Gabino got off to a dreadful start with the Twins, posting an 8.10 ERA with the rookie league Elizabethton Twins. Next year, however, he improved and move up to Single-A. After continued success in the minors, the Twins called up Gabino on August 21, 2009. However, he did not pitch well and was subsequently returned to the minors.

===Baltimore Orioles===
The Baltimore Orioles claimed him on waivers after the season.
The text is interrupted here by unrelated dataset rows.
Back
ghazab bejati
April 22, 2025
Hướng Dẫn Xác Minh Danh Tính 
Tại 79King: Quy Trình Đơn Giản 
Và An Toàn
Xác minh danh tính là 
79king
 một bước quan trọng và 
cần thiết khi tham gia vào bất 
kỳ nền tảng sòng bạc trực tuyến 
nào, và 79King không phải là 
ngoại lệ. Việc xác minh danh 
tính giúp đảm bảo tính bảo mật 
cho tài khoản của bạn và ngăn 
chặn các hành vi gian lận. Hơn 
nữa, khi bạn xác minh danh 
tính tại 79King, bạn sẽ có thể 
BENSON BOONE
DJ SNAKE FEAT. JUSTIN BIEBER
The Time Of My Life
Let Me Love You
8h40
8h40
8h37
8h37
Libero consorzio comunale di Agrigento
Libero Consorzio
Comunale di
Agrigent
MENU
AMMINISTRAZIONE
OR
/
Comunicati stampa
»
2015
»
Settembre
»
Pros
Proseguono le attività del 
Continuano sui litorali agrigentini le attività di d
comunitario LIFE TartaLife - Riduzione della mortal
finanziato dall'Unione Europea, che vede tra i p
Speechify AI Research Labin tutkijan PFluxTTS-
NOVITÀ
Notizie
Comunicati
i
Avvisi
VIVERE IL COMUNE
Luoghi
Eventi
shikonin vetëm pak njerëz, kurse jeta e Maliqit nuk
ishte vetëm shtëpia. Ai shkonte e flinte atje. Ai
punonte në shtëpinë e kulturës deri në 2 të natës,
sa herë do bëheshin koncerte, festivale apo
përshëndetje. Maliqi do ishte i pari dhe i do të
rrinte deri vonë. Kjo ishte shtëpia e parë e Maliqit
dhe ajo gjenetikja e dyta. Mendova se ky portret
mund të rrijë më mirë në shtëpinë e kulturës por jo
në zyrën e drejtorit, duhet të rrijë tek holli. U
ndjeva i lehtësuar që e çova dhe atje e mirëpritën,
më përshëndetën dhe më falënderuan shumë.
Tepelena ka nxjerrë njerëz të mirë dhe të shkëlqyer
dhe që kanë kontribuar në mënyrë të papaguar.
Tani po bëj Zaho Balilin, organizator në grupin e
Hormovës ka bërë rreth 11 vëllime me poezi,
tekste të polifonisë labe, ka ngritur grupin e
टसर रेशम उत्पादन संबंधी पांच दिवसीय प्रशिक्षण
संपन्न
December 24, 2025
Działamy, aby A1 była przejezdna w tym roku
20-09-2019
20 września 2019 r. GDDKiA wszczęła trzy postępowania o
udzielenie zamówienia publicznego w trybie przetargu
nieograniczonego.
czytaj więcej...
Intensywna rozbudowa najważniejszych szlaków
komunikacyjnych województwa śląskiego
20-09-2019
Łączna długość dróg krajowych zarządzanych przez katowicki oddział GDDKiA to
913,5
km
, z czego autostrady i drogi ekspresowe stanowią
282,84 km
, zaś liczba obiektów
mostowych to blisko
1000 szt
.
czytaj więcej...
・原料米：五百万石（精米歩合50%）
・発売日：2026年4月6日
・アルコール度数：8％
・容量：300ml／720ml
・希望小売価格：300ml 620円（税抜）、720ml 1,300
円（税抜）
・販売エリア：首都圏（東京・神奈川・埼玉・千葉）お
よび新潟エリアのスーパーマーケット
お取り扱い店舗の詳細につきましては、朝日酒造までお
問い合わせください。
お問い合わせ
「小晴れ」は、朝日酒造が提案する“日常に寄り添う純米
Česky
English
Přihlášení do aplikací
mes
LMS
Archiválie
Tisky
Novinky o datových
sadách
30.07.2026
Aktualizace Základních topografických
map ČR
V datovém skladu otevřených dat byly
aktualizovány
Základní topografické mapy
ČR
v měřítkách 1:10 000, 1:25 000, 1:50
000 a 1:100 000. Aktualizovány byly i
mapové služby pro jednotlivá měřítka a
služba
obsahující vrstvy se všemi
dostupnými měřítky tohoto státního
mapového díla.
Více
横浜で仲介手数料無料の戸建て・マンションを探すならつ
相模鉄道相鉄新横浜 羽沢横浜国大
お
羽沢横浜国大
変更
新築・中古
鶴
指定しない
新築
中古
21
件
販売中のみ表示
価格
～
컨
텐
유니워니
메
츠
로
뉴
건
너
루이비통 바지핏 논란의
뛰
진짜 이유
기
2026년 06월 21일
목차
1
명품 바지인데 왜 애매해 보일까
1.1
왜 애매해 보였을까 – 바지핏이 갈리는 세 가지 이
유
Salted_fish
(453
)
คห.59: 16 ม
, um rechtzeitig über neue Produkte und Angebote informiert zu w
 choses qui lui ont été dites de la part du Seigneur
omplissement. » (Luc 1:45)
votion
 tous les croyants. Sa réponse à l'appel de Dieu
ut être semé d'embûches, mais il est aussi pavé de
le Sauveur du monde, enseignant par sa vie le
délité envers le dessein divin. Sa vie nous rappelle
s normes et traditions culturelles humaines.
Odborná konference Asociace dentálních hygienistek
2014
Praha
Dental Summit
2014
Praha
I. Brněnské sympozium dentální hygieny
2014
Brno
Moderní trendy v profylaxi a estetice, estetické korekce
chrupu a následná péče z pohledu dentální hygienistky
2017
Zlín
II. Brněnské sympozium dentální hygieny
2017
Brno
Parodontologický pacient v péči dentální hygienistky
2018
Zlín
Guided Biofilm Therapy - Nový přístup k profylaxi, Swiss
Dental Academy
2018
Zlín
Shortly after signing with the Orioles, on February 9, 2010, he was designated for assignment. He cleared waivers and was sent to the Norfolk Tides, the Orioles triple-A affiliate. However, after stellar pitching in Norfolk, the Orioles called him up on August 5 to replace the injured David Hernandez. Once again, however, he failed to pitch well, and he was sent down on August 28 as the Orioles activated pitcher Jim Johnson from the disabled list. On November 24, Gabino was removed from the 40-man roster and sent outright to Triple-A Norfolk.

==Coaching career==
Gabino was named as the pitching coach for the Eugene Emeralds of the Chicago Cubs organization for the 2019 season. On February 18, 2026, Gabino was announced as a pitching coach for the Dominican Summer League Cubs.